Uplifting Gender and Sexuality Education Research

Year: 2019

Author: van, Leent, Lisa, Coll, Leanne, Jones, Tiffany, Taylor, Yvette

Type of paper: Abstract refereed

Working in gender and sexuality (G&S) education and research can be a meaningful, impactful and ultimately uplifting experience. However, efforts at stymying G&S work, research and research careers have been seen both historically and recently amongst multiple contexts for many different reasons. This backlash to G&S education and research work exists for example in:

* extremes of conservative policies, politics, court decision making, and media backlash attacking or restricting our work;
* well-intended feedback from general academic supervisors, not necessarily in the field, and promotion process or reward structures which push researchers to fit traditionally ‘safe’ education or policy fields and the achievements they most value over newer pathways with more creative impacts; and
* the scarcity mentalities and win-lose thinking about grant assessment and publication peer-review responses amongst G&S researchers themselves who can believe that the limits on their own opportunities mean limiting others in their own field would somehow ensure ‘more opportunity’ was available to only themselves.

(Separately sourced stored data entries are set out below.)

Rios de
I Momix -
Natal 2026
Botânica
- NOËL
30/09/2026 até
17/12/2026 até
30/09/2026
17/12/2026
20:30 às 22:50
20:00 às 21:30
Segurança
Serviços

This presentation follows a 2018 seminar event in which G&S researchers and educators from various parts of the world came together to discuss their successes and failures, and the complexities in their chosen careers organised by several members of the editorial team and their research peers. The book aims to build on the momentum around the goal we discovered we all shared at that event: to combat the negative discourses on G&S work in education and research. It aims to encourage or ‘uplift’, showcase and celebrate as emotionally ‘uplifting’ the important and innovative work now being done in this quickly expanding international field. It pro-actively envisions G&S education workers, researchers and stakeholders as collectively helping each other to shatter the ceilings on how we as peers in a shared field think about the value of the work done in this area and the exciting impacts it can have on societies. It calls for, affirms and offers examples of pathways towards exciting and dynamic collaborative work in G&S in education, research and policy… whilst also acknowledging the complexities of this work in detail and being very clear about the context-specific barriers people face in these fields.